■ Aim:
Copy every line of the records below word for word, but leave the pictures out.

■ The input:
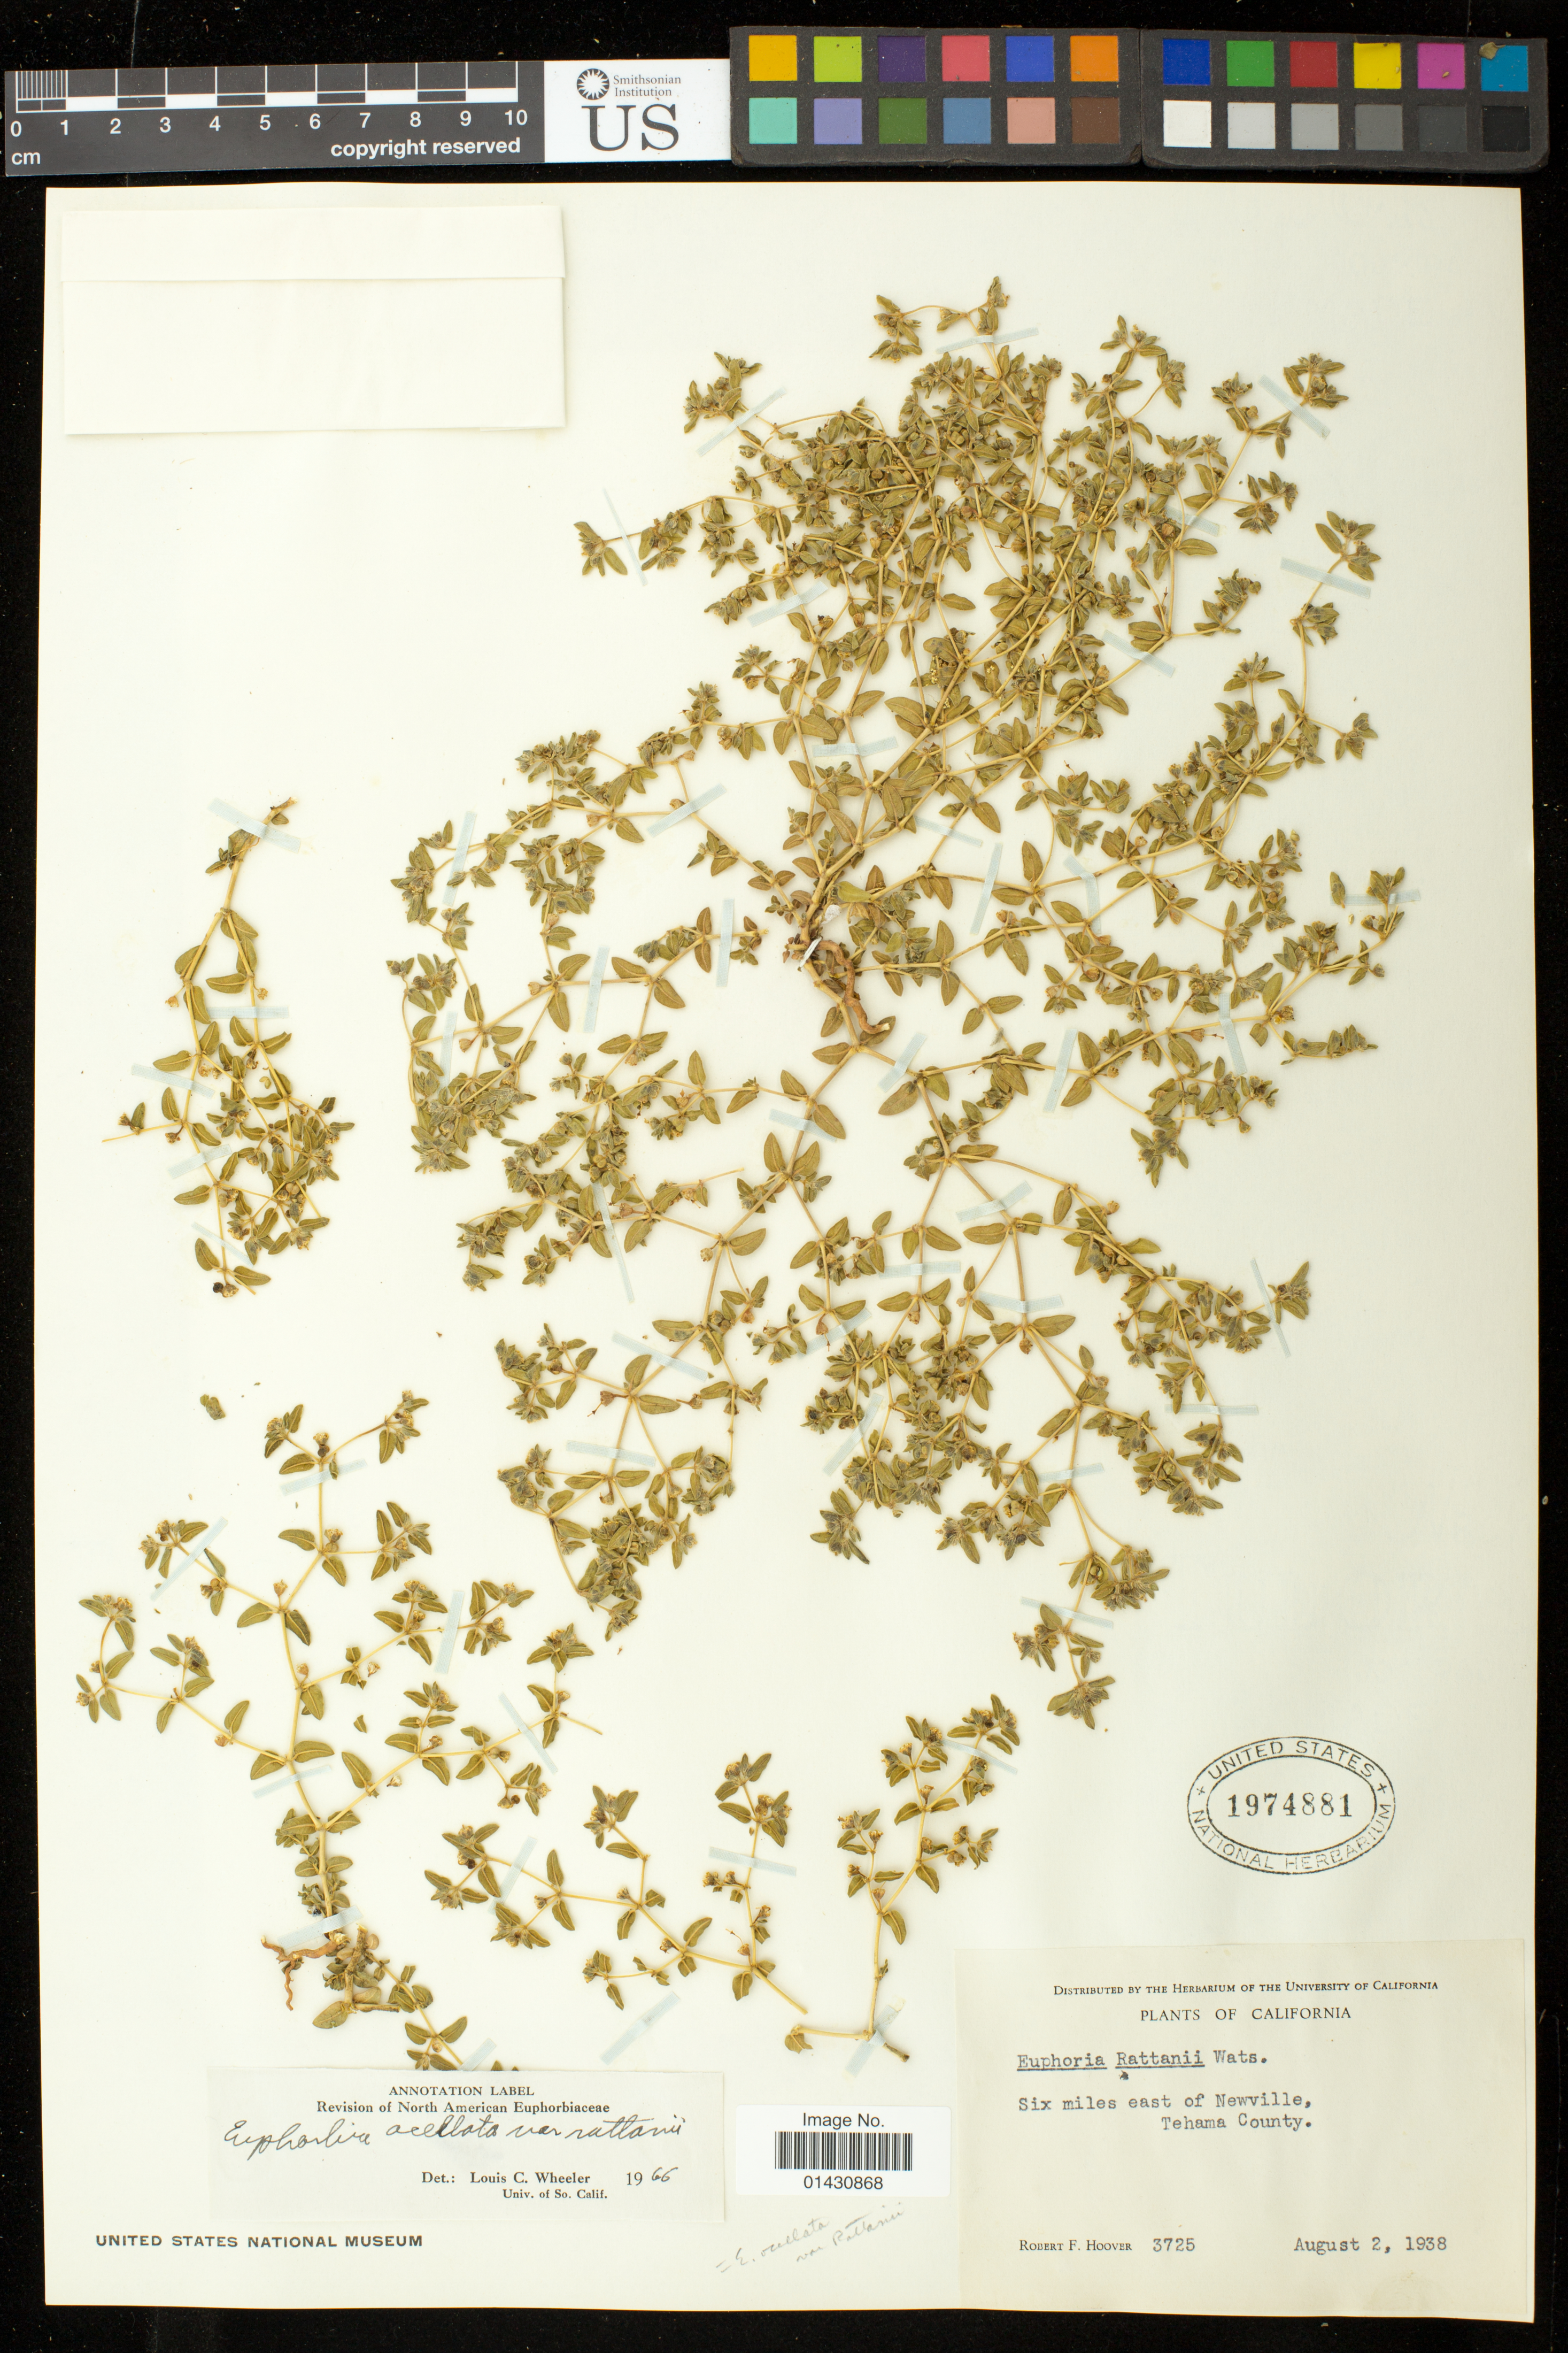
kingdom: Plantae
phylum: Tracheophyta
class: Magnoliopsida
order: Malpighiales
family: Euphorbiaceae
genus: Euphorbia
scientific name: Euphorbia ocellata subsp. rattanii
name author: (S. Watson) Oudejans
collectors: R. F. Hoover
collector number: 3725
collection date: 1938-08-02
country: United States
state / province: California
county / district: Tehama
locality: Six miles east of Newville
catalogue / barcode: US 1974881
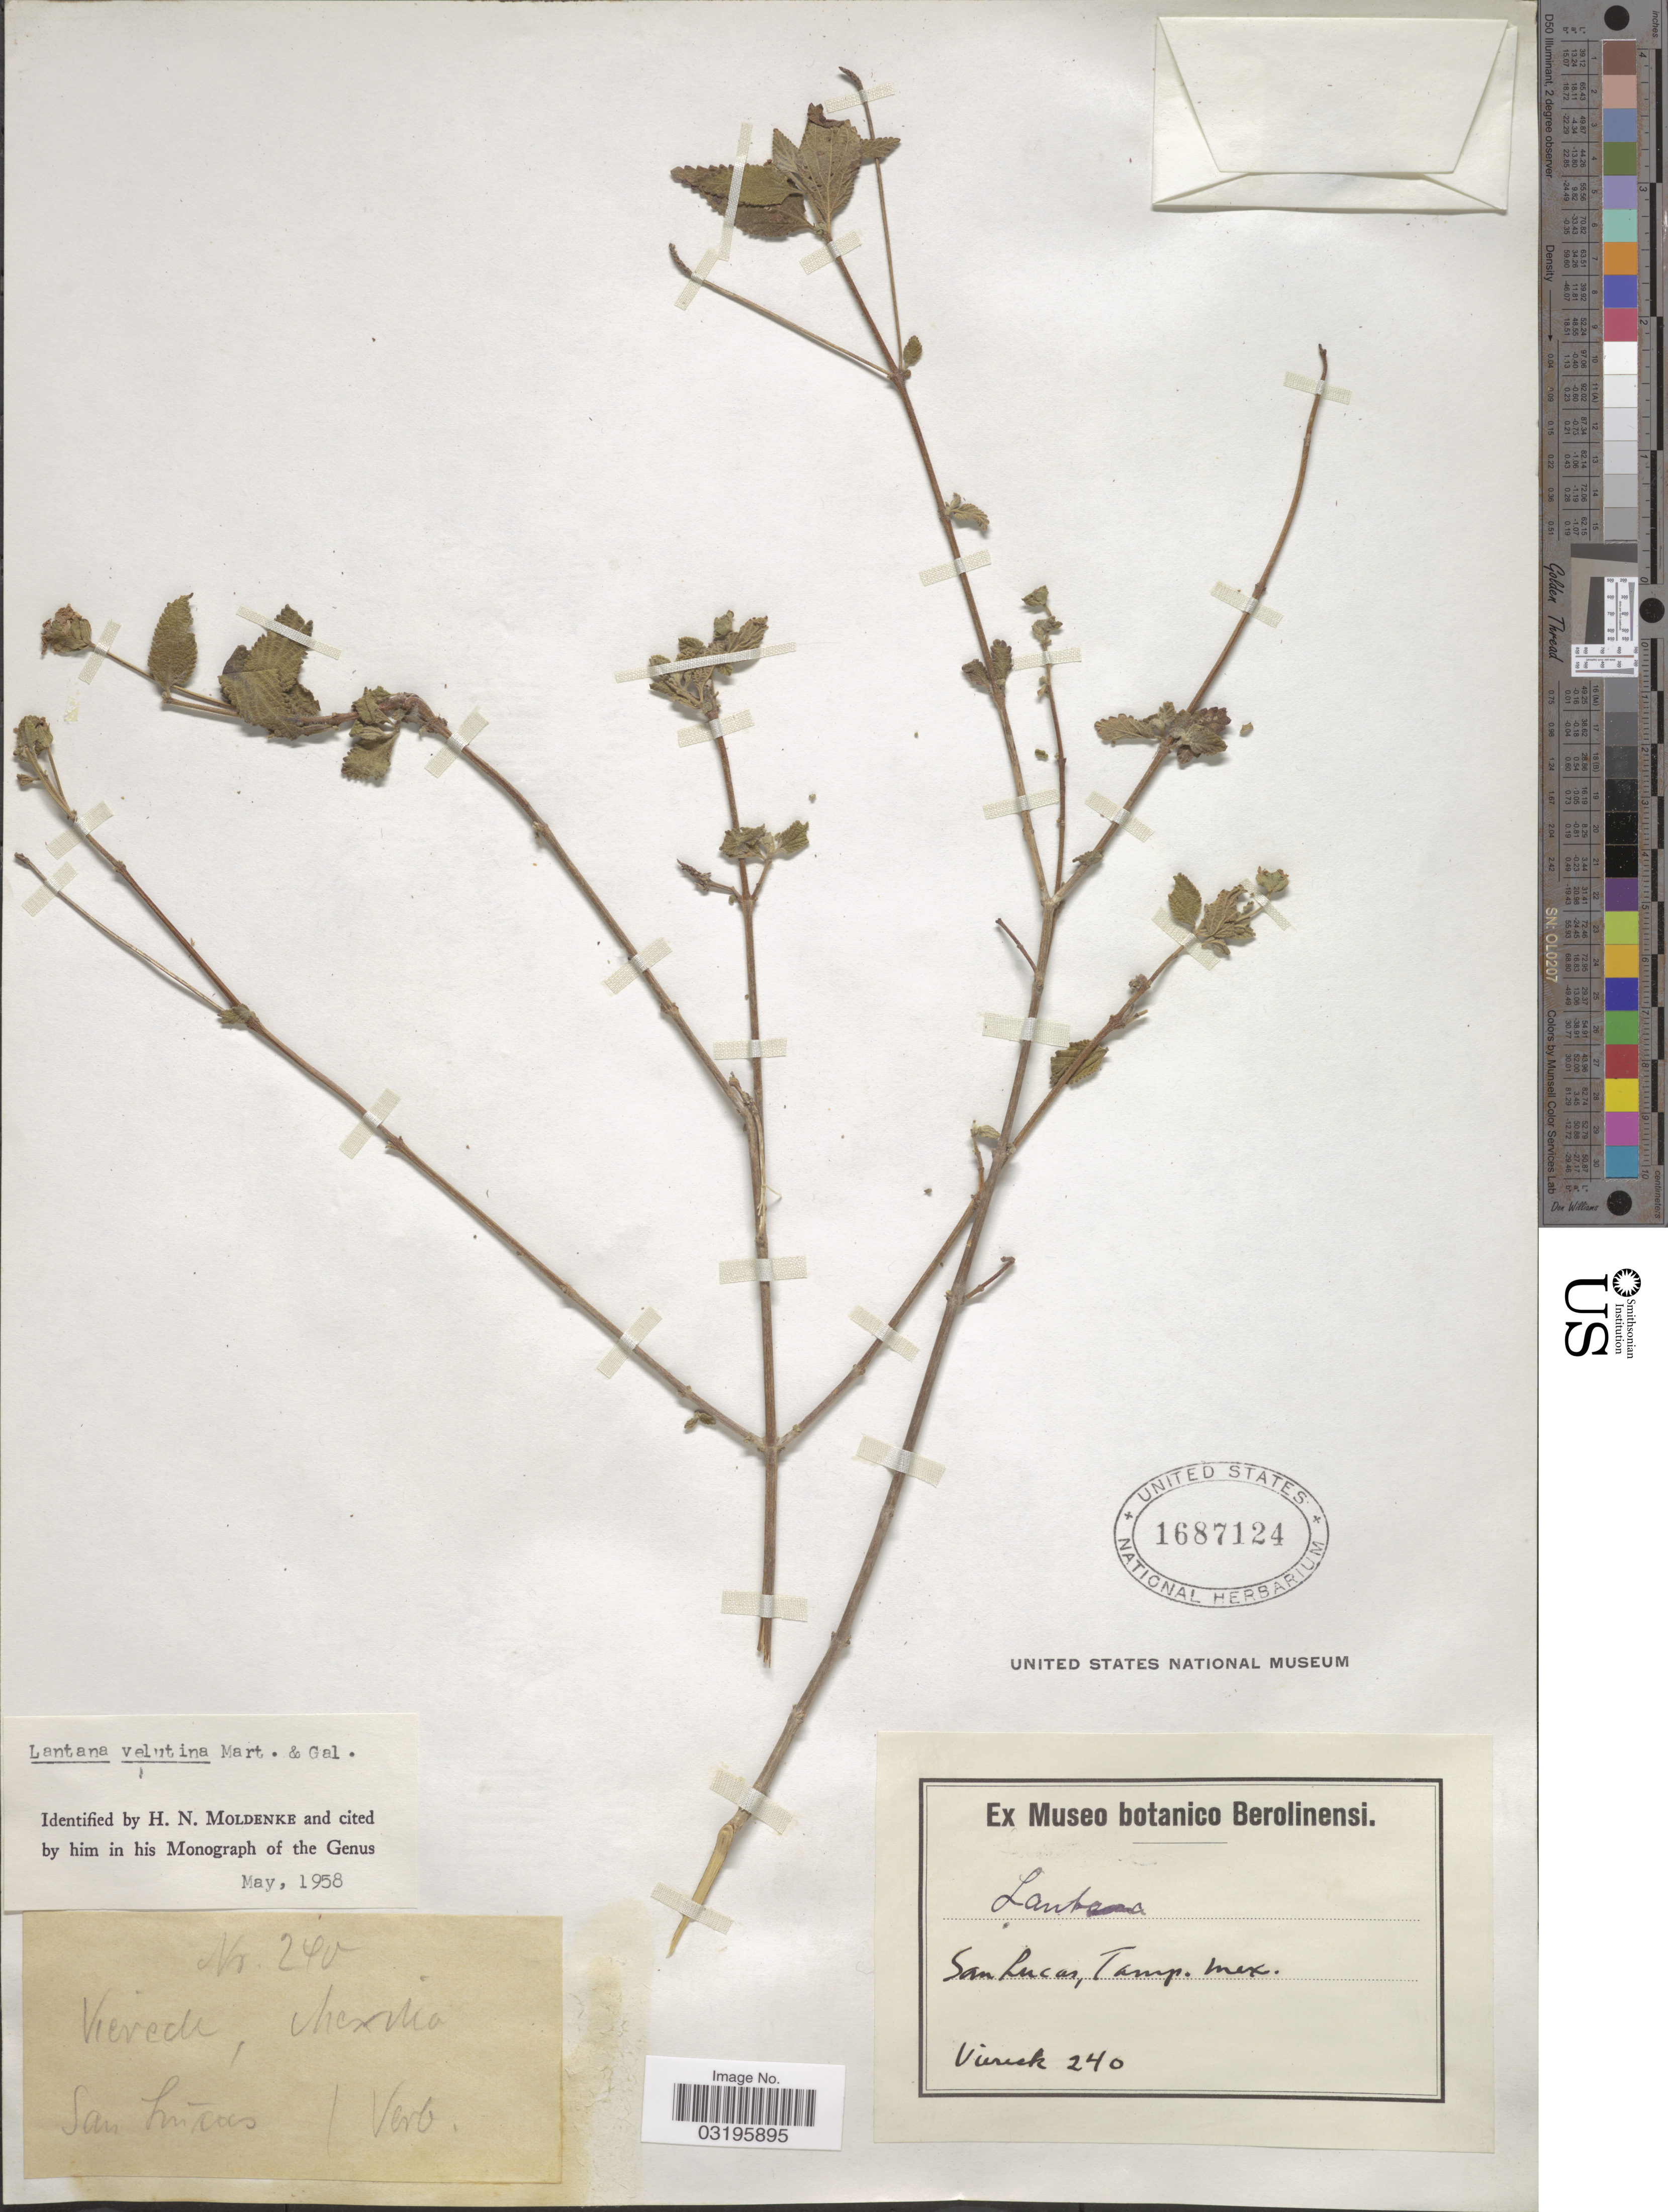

■ Response:
kingdom: Plantae
phylum: Tracheophyta
class: Magnoliopsida
order: Malpighiales
family: Euphorbiaceae
genus: Euphorbia
scientific name: Euphorbia ocellata subsp. rattanii
name author: (S. Watson) Oudejans
collectors: R. F. Hoover
collector number: 3725
collection date: 1938-08-02
country: United States
state / province: California
county / district: Tehama
locality: Six miles east of Newville
catalogue / barcode: US 1974881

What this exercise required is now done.